Limitations of this study include the disproportionate subgroup sample sizes, which meant that children whose main language was not English had a higher probability of being represented in the test and validation samples than children whose main language was English, regardless of sex. However, testing was conducted to confirm that children in the selected samples were representative of their broader subpopulation. By nature, measurement invariance testing can only report on the equivalence of psychometric functioning for indicators included within the assessment (McKown, 2019), such that the extent to which this measure represents all of the important group-specific social-emotional competencies cannot be determined. In this study, measurement invariance could not be determined according to specific languages (other than English), cultures, and ages. To address these issues, future social-emotional measurement development may benefit from discussion with children and parents from diverse backgrounds pertaining to their perspective on these competencies (McKown, 2019). Within the NSW-CDS cohort, 130 languages were reported as being a main language spoken at home.

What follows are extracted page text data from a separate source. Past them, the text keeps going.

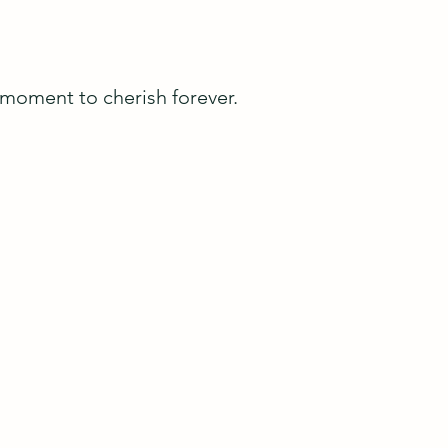
A moment to cherish forever.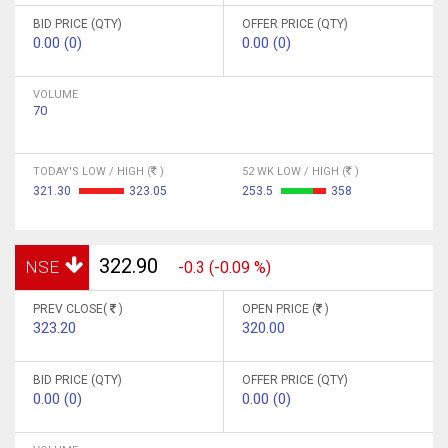
BID PRICE (QTY)
OFFER PRICE (QTY)
0.00 (0)
0.00 (0)
VOLUME
70
TODAY'S LOW / HIGH (
)
52 WK LOW / HIGH (
)
321.30
323.05
253.5
358
322.90
NSE
-0.3 (-0.09 %)
PREV CLOSE(
)
OPEN PRICE (
)
323.20
320.00
BID PRICE (QTY)
OFFER PRICE (QTY)
0.00 (0)
0.00 (0)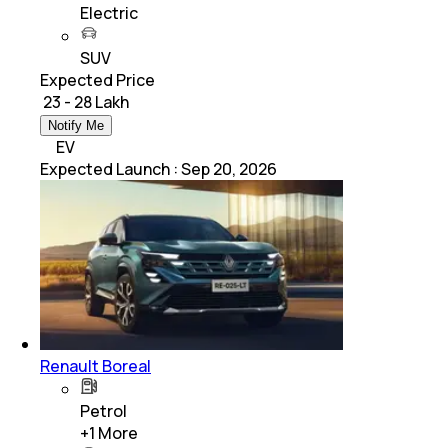
Electric
SUV
Expected Price
₹ 23 - 28 Lakh
Notify Me
EV
Expected Launch
:
Sep 20, 2026
Renault Boreal
Petrol
+
1
More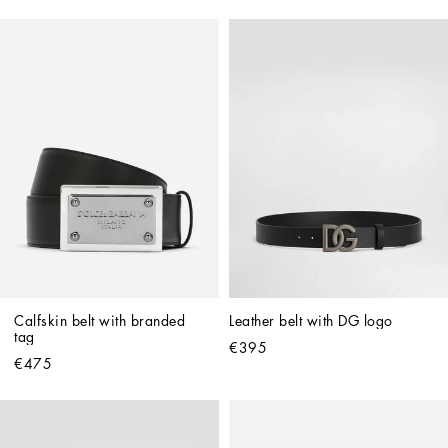
Calfskin belt with branded 
Leather belt with DG logo
tag
€395
€475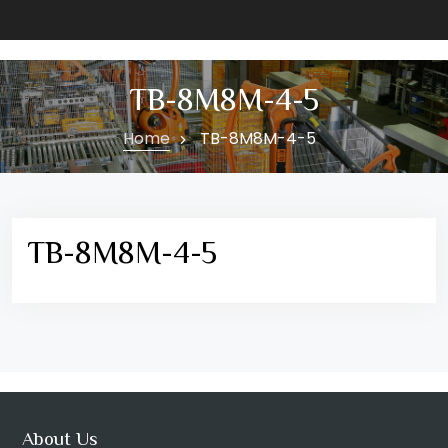
TB-8M8M-4-5
Home
TB-8M8M-4-5
TB-8M8M-4-5
About Us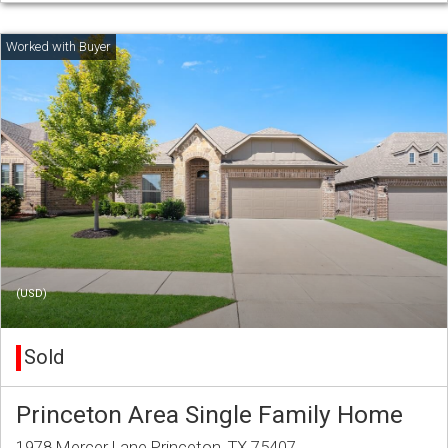
(USD)
Sold
Princeton Area Single Family Home
1978 Mercer Lane Princeton, TX 75407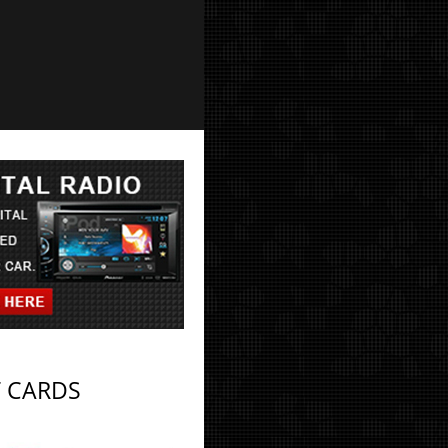
T CARDS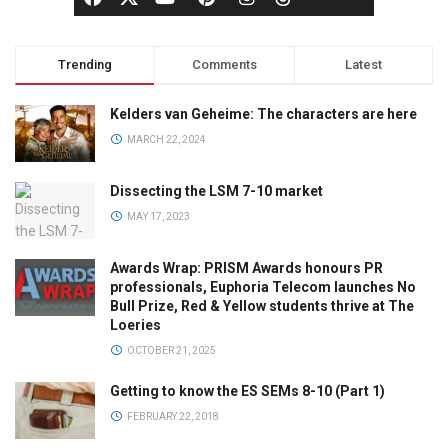
Trending
Comments
Latest
Kelders van Geheime: The characters are here
MARCH 22, 2024
Dissecting the LSM 7-10 market
MAY 17, 2023
Awards Wrap: PRISM Awards honours PR
professionals, Euphoria Telecom launches No
Bull Prize, Red & Yellow students thrive at The
Loeries
OCTOBER 21, 2025
Getting to know the ES SEMs 8-10 (Part 1)
FEBRUARY 22, 2018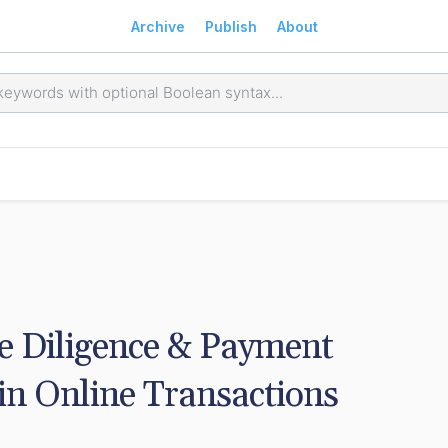
Archive
Publish
About
e Diligence & Payment 
in Online Transactions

As such, invariance across all languages spoken could not be determined and selecting specific languages for analysis would not do justice to the diverse, multicultural nature of Australian society. Information related to children’s English language proficiency or confidence was not available to classify groups by learner status, with these effects likely to vary among children whose main language was not English. Similarly, demographic items within the MCS did not assess ethnicity, thus restricting our capacity to explore measurement functioning across specific ethnic or cultural backgrounds. We therefore recommend that this measure be used cautiously for any inference regarding middle childhood social-emotional competency presentation across different cultural groups, until invariance by culture can be confirmed. This study was also limited to a sample of children from the 6th grade (aged approximately 11 to 12 years) and, therefore, the MCS-SEL has been validated for use only among this late middle childhood age-group. This research was also conducted in an Australian setting and, though generalisability to other multicultural contexts is likely, this assumption could be affirmed prior to use of this measure in other settings.

This study extends evidence of the validity of the 20-item self-report MCS-SEL (Carpendale et al., in press), in specifically demonstrating this measure as robust and invariant according to sex and language background profiles. Overall, the observed measurement invariance supports the utility of the MCS-SEL as a robust and sensitive classroom-based, population-level assessment of middle childhood social-emotional competencies. As the transition from middle childhood to adolescence is characterised by declines in social and emotional functioning (Eccles, 2004; OECD, 2021), this assessment may help educators and practitioners identify areas of students’ strengths and areas which need further instruction within SEL programming. This measure also provides a psychometrically sound foundation for future exploration of these middle childhood competencies in the context of linked health, education, and social data available within the NSW-CDS (Green et al., 2018). Both avenues afford the critical research needed to improve present efforts to foster childhood social-emotional functioning within Australia and the broader international context.